*** Given data ***

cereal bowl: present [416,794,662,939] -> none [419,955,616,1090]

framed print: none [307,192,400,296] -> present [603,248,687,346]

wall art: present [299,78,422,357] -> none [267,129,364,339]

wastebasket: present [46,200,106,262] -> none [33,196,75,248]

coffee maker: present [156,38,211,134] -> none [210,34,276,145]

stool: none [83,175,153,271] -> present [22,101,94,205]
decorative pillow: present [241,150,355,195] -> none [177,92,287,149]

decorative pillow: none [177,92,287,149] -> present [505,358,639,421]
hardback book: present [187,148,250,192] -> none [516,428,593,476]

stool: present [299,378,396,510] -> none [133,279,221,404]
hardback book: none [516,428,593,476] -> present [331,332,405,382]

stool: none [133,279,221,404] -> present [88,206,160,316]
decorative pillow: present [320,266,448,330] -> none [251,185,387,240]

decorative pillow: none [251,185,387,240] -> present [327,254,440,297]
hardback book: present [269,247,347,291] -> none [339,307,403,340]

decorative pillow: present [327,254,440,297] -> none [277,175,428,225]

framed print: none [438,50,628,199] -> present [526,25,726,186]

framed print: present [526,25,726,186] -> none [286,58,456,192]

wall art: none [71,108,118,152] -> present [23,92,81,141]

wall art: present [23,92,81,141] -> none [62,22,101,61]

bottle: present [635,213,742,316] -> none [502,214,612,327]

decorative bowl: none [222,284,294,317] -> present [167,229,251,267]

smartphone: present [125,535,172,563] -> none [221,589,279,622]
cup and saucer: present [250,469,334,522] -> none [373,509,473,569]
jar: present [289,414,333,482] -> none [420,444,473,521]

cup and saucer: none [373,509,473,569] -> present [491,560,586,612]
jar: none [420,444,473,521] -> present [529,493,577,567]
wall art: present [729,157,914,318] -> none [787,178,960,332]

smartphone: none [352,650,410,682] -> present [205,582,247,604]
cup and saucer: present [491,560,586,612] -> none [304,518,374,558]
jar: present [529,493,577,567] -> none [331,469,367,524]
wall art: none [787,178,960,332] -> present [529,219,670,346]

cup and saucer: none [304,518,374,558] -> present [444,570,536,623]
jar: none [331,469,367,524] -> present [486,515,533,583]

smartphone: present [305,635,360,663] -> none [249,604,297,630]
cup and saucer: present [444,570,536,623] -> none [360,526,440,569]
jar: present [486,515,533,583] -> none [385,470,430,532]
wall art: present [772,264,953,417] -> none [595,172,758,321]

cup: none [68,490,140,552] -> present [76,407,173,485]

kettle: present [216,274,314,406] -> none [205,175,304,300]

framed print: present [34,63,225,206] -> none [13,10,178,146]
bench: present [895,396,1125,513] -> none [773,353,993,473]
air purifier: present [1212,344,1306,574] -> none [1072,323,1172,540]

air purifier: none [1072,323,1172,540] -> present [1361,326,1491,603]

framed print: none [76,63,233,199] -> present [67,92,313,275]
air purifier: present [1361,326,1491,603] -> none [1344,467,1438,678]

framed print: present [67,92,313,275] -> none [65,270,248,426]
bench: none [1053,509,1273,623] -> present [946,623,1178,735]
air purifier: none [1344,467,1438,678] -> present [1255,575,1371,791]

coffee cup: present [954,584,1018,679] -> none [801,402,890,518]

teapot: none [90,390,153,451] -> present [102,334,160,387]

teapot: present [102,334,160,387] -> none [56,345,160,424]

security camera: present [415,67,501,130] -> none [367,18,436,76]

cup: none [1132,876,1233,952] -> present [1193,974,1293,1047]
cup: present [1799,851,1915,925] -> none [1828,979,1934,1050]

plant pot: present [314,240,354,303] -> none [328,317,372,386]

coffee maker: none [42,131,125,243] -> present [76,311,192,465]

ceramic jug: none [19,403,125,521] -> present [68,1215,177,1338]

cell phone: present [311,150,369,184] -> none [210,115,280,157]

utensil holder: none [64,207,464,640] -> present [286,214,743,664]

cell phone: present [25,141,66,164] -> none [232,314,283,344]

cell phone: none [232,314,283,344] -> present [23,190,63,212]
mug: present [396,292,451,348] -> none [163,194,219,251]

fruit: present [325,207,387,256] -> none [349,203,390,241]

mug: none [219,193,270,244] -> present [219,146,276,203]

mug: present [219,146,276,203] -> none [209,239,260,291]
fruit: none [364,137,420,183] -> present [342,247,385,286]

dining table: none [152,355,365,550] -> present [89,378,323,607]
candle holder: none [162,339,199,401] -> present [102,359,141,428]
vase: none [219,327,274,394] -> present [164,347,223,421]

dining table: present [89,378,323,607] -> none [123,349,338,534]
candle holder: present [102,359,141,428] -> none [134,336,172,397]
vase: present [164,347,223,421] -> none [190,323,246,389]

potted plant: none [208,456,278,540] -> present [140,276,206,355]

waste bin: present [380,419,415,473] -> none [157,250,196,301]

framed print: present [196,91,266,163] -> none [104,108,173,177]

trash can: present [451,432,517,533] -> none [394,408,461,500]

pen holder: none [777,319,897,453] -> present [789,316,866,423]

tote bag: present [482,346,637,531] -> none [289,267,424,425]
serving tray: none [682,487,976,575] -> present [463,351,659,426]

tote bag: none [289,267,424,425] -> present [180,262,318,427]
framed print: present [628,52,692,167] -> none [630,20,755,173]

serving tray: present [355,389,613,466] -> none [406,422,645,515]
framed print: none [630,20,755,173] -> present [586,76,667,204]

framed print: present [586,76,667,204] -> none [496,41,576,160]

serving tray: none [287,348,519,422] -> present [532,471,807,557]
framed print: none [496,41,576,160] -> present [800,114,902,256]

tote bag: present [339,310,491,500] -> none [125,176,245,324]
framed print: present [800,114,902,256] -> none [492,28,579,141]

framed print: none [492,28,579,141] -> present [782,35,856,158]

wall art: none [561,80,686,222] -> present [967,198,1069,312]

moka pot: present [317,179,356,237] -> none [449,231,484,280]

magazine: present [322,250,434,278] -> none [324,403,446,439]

*** End of Given data ***

● What you are asked to do
Reproduce, exactly as they stand in the data above, the lines from the one that holds "framed print: none [307,192,400,296]" to the one that holds "stool: present [299,378,396,510]", inclusive.

● Written answer
framed print: none [307,192,400,296] -> present [603,248,687,346]

wall art: present [299,78,422,357] -> none [267,129,364,339]

wastebasket: present [46,200,106,262] -> none [33,196,75,248]

coffee maker: present [156,38,211,134] -> none [210,34,276,145]

stool: none [83,175,153,271] -> present [22,101,94,205]
decorative pillow: present [241,150,355,195] -> none [177,92,287,149]

decorative pillow: none [177,92,287,149] -> present [505,358,639,421]
hardback book: present [187,148,250,192] -> none [516,428,593,476]

stool: present [299,378,396,510] -> none [133,279,221,404]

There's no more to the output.